Noah Sarna on the issues, cases and events of interest to British Columbia's educational community
Employers must tread carefully when trying to protect educators from online attacks
An educator’s workplace involves constant exposure to reputational hazards. Teachers and professors spend their days in front a generation of students committed to broadcasting their opinions, thoughts and whims about anything and, more importantly, anyone across the indelible medium of the internet. For professors, in particular, their students are often using their laptops in class, discreetly maintaining their active online social lives and standing ready and willing to comment to anyone who will listen about any particular component of a professor’s presentation, among other things.
Schools, universities and other educational institutions are increasing concerned about how easy, and how common, it is for students to use the internet as a tool to defame, harass and otherwise manipulate their educators by careless, disrespectful or malicious online activity. Students nowadays use the internet and related technologies the way students used to use, well, nearly everything. Passing notes is now texting. Doodled pictures can be posted on facebook. Rumors are spread by student blogs, not whispered at lunch tables.
In this context, it is tempting for employers to take any and all steps necessary to spare their employees from an online assault. In the recent case of Windsor-Essex Catholic District School Board & Seguin v. Lentini et al, 2021 ONSC 6364 (see here foran excellent analysis of the case by Shibley Righton LLP), a principal and a school board were awarded damages and costs in relation to harmful comments posted by a student on facebook. The principal had made an unpopular decision abouta school hockey team, and disgruntled students and parents began voicing their frustrations on facebook.

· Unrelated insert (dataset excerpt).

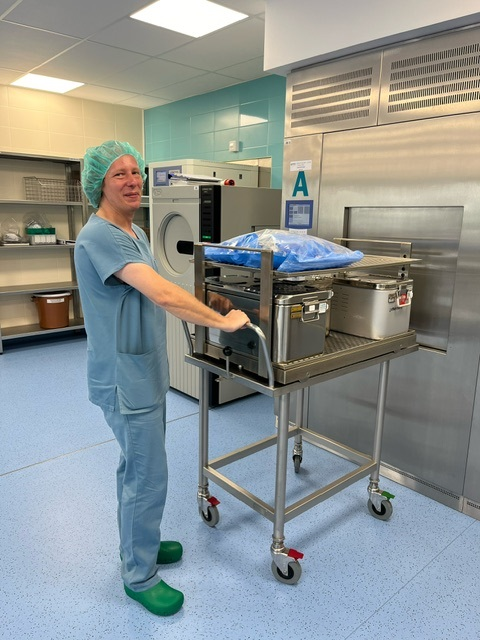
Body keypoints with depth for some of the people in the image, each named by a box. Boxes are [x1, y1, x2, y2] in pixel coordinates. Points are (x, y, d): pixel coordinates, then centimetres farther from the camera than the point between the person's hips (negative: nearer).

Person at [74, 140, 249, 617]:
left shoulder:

Those comments quickly devolved into juvenile accusations that the principal had engaged in pedophilia.
The school board stepped in and sent notices of defamation to all offending individuals, nearly all of whom retracted their comments. One former students who had posted most of the comments refused to comply. The school board then commenced an action in defamation against the student, which was successful.
In contrast, the recent case of Pridgen v. University of Calgary (CanLII) demonstrates the failure of an educational institution to respond appropriately to online comments about an employee. The plaintiffs were twin brothers who had both taken a course with an unpopular professor and were dissatisfied. The brothers each posted comments on facebook about the course and the professor; the comments were childish and disrespectful but not necessarily defamatory. The professor saw the comments and complained to her superiors. Subsequently, internal university bodies found the brothers had committed non-academic misconduct, placing them each on probation.
The brothers applied for judicial review on the basis that the disciplinary measures taken against them violated their right to free expression under the Canadian Charter of Rights and Freedoms. The Alberta Court of Queen’s Bench agreed that the university had in fact violated the brothers’ right to free expression, acknowledging that online comments by students about the quality of their education should be encouraged within reasonable limits. Additionally, the Court noted that if the professor had felt defamed she could have commenced an action in defamation against the brothers, an option that neither she nor her employer pursued.
Educational institutions seeking to protect the reputation of their employees must accept that imposing disciplinary measures against students who post critical comments is not necessarily the appropriate response. While such measures might have been imposed in Pridgen in an attempt to prevent the nature of the comments from taking a turn for the worse, those comments had not passed the threshold required to justify the university’s response.